======== PAGE TEXT

Re: [PATCH 3/6] fs: Convert block_read_full_page to be synchronous

From: Matthew Wilcox
Date: Fri Oct 23 2020 - 09:21:41 EST


On Thu, Oct 22, 2020 at 04:40:11PM -0700, Eric Biggers wrote:
> On Thu, Oct 22, 2020 at 10:22:25PM +0100, Matthew Wilcox (Oracle) wrote:
> > +static int readpage_submit_bhs(struct page *page, struct blk_completion *cmpl,
> > + unsigned int nr, struct buffer_head **bhs)
> > +{
> > + struct bio *bio = NULL;
> > + unsigned int i;
> > + int err;
> > +
> > + blk_completion_init(cmpl, nr);
> > +
> > + for (i = 0; i < nr; i++) {
> > + struct buffer_head *bh = bhs[i];
> > + sector_t sector = bh->b_blocknr * (bh->b_size >> 9);
> > + bool same_page;
> > +
> > + if (buffer_uptodate(bh)) {
> > + end_buffer_async_read(bh, 1);
> > + blk_completion_sub(cmpl, BLK_STS_OK, 1);
> > + continue;
> > + }
> > + if (bio) {
> > + if (bio_end_sector(bio) == sector &&
> > + __bio_try_merge_page(bio, bh->b_page, bh->b_size,
> > + bh_offset(bh), &same_page))

================

PROMPT A -> Name every local variable declared inside the body of readpage_submit_bhs in the patch reply. Leave out the function's parameters.
PROMPT B -> Carry the patch reply forward from the point where it stops.

======== INFORMATION SHOWN

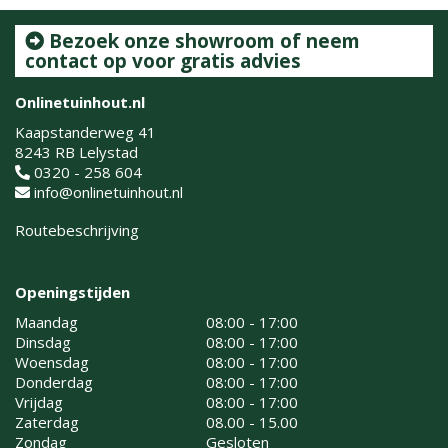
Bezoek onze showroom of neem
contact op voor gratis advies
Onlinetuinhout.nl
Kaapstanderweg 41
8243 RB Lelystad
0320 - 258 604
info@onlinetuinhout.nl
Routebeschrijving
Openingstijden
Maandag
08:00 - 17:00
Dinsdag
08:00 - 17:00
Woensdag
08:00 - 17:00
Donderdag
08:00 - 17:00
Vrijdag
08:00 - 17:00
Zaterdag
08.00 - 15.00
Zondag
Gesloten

================

TASK RESULT A -> bio, i, err, bh, sector, same_page

TASK RESULT B ->
> > + continue;
> > + submit_bio(bio);
> > + }
> > + bio = bio_alloc(GFP_NOIO, 1);
> > + bio_set_dev(bio, bh->b_bdev);
> > + bio->bi_iter.bi_sector = sector;
> > + bio_add_page(bio, bh->b_page, bh->b_size, bh_offset(bh));
> > + bio->bi_end_io = readpage_end_bio;
> > + bio->bi_private = cmpl;
> > + /* Take care of bh's that straddle the end of the device */
> > + guard_bio_eod(bio);
> > + }
>
> The following is needed to set the bio encryption context for the
> '-o inlinecrypt' case on ext4:
>
> diff --git a/fs/buffer.c b/fs/buffer.c
> index 95c338e2b99c..546a08c5003b 100644
> --- a/fs/buffer.c
> +++ b/fs/buffer.c
> @@ -2237,6 +2237,7 @@ static int readpage_submit_bhs(struct page *page, struct blk_completion *cmpl,
> submit_bio(bio);
> }
> bio = bio_alloc(GFP_NOIO, 1);
> + fscrypt_set_bio_crypt_ctx_bh(bio, bh, GFP_NOIO);
> bio_set_dev(bio, bh->b_bdev);
> bio->bi_iter.bi_sector = sector;
> bio_add_page(bio, bh->b_page, bh->b_size, bh_offset(bh));

Thanks! I saw that and had every intention of copying it across.
And then I forgot. I'll add that. I'm also going to do:

- __bio_try_merge_page(bio, bh->b_page, bh->b_size,
- bh_offset(bh), &same_page))
+ bio_add_page(bio, bh->b_page, bh->b_size,
+ bh_offset(bh)))

I wonder about allocating bios that can accommodate more bvecs. Not sure
how often filesystems have adjacent blocks which go into non-adjacent
sub-page blocks. It's certainly possible that a filesystem might have
a page consisting of DDhhDDDD ('D' for Data, 'h' for hole), but how
likely is it to have written the two data chunks next to each other?
Maybe with O_SYNC?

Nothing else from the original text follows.